#### [Task objective]
Please find the number of lines in the material below where the string "puts" occurs, and give only that number.

### Record excerpts

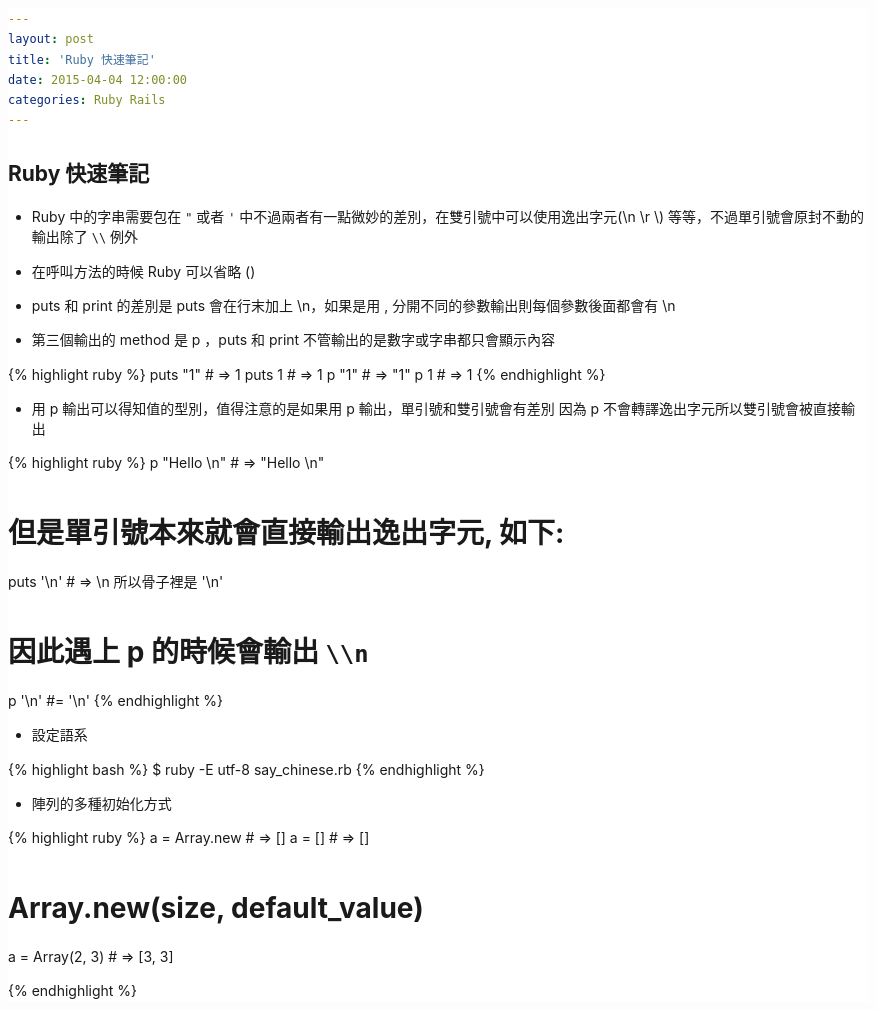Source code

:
 ```yaml
---
layout: post
title: 'Ruby 快速筆記'
date: 2015-04-04 12:00:00
categories: Ruby Rails
---
```


## Ruby 快速筆記

* Ruby 中的字串需要包在 `"` 或者 `'` 中不過兩者有一點微妙的差別，在雙引號中可以使用逸出字元(\n \r \\) 等等，不過單引號會原封不動的輸出除了 `\\` 例外
* 在呼叫方法的時候 Ruby 可以省略 () 
* puts 和 print 的差別是 puts 會在行末加上 \n，如果是用 , 分開不同的參數輸出則每個參數後面都會有 \n

* 第三個輸出的 method 是 p ，puts 和 print 不管輸出的是數字或字串都只會顯示內容

{% highlight ruby %}
puts "1" # => 1
puts 1   # => 1
p "1" # => "1"
p 1   # => 1
{% endhighlight %}

* 用 p 輸出可以得知值的型別，值得注意的是如果用 p 輸出，單引號和雙引號會有差別 因為 p 不會轉譯逸出字元所以雙引號會被直接輸出

{% highlight ruby %}
p "Hello \n" # => "Hello \n"
# 但是單引號本來就會直接輸出逸出字元, 如下:
puts '\n' # => \n 所以骨子裡是 '\\n'

# 因此遇上 p 的時候會輸出 `\\n`
p '\n' #= '\\n'
{% endhighlight %}

* 設定語系

{% highlight bash %}
$ ruby -E utf-8 say_chinese.rb
{% endhighlight %}

* 陣列的多種初始化方式

{% highlight ruby %}
a = Array.new # => []
a = [] # => []

# Array.new(size, default_value)
a = Array(2, 3) # => [3, 3]

{% endhighlight %}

######

#### [Answer to this problem]
5